Severely affected by cerebral palsy, John Williams wore braces on his legs as a child, and a helmet to guard against injury in one of his many tumbles. But after learning to swim in his 20s, Williams never looked back. He emerged as an inspiring teacher and motivator, and an irrepressible promoter of the therapeutic benefits of swimming. He remained so for the next 40 years.
Williams’ passion was adaptive aquatics, a type of therapy first developed for disabled veterans returning from the Second World War. In the water, he overcame physical challenges that limited him on land, earning him a place at the International Swimming Hall of Fame, as the namesake of its International Adapted Aquatics Award, and helping him to become a mentor to many others.
Williams died Nov. 25, 2015 in San Diego. He was 70.

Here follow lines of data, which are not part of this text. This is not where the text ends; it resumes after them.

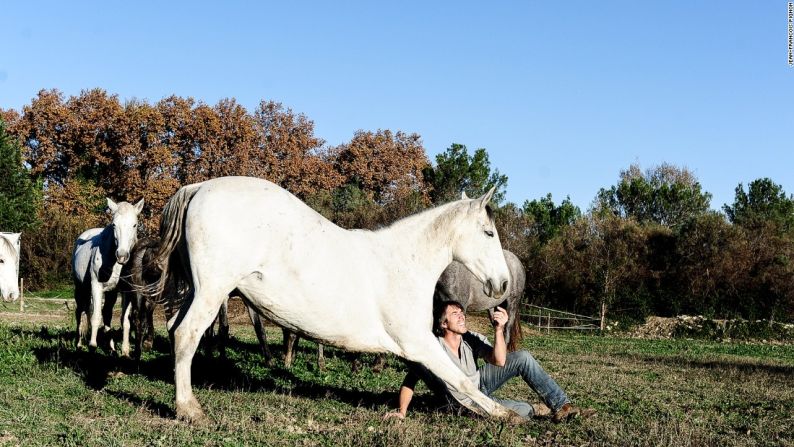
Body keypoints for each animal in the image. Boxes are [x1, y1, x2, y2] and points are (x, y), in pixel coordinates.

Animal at [72, 198, 143, 352]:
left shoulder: (126, 291)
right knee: (81, 312)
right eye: (114, 224)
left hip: (111, 293)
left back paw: (111, 348)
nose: (122, 256)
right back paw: (79, 344)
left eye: (134, 225)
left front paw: (125, 351)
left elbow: (125, 320)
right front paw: (92, 346)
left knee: (107, 314)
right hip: (80, 289)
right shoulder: (96, 286)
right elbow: (95, 317)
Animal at [149, 177, 512, 422]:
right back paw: (189, 409)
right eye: (489, 233)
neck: (402, 263)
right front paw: (505, 415)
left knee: (173, 328)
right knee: (187, 334)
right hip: (212, 291)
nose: (503, 284)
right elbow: (461, 380)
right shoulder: (417, 342)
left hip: (197, 292)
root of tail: (199, 187)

“He always believed he was put on Earth to inspire other people, to be happy,” said his brother, Grant Williams. “His cards said, ‘Be Happy, John Williams, Adaptive Aquatics Instructor.’ The idea was that if he, with all of his challenges, could manage to be happy, there’s no reason anyone else should be unhappy.
“He inspired me.”
Though cerebral palsy made it difficult for Williams to walk, it did not diminish his cognitive abilities, and he resented any assumptions that he was mentally impaired. For a time, Williams managed a bookstore in Virginia, and later he earned an associate’s degree and then a bachelor’s in recreational management from San Diego State University — a dream of his that he accomplished in his 50s after at least a decade of work.
Aquatics transformed his life, making him a living testament to the power of water. “Swimming was probably the first thing that he could really claim as something he excelled in, and something that made him more of an important person,” Grant said. “There was a whole world of adaptive aquatics in which John Williams was very important, well known to a lot of people across the country. It was huge.”
Grace underwater he was not. “It’s not like he ever had a smooth Australian crawl or anything,” his brother said. “He looked like a helicopter that had been downed in the water. His feet were thrashing, his arms were thrashing.”
Yet Williams was committed to showing others it simply didn’t matter. At one point, he volunteered at a camp for disabled children in San Diego called Camp Able. His brother recalled that Williams would ride his Omega motorized scooter to the parking area to greet children when they first arrived by bus. He would clamber out of his scooter and go down to the water’s edge, with puzzled youngsters looking on and other camp counselors feigning alarm.
“He’d splash into the water, and with his arms going in all directions, he’d get himself all the way across the bay, a couple of hundred yards, and turn around and swim back,” Grant said. “By that time the kids had figured out he wasn’t going to drown. He’d come out of the water and amble back to the Omega.”
Williams was the first recipient of ISHOF’s award for his specialty, which was subsequently called the John K. Williams Jr. International Adapted Aquatics Award. He remained active on the organization’s advisory board, in addition to writing and mentoring others. In going through his brother’s papers, Grant came across 10-year strategic plans for developing national adaptive aquatic programs that Williams had written.
For all of that, it was a pure joy of swimming that made the most difference in Williams' life. Initially afraid of the water, he came to learn it was his most important ally. “I could walk!” he stated in a letter to the Hall of Fame. “I could dance. I could stand on one foot. It was like flying.”
In lieu of flowers, contributions to the San Diego Chapter of United Cerebral Palsy Society are requested.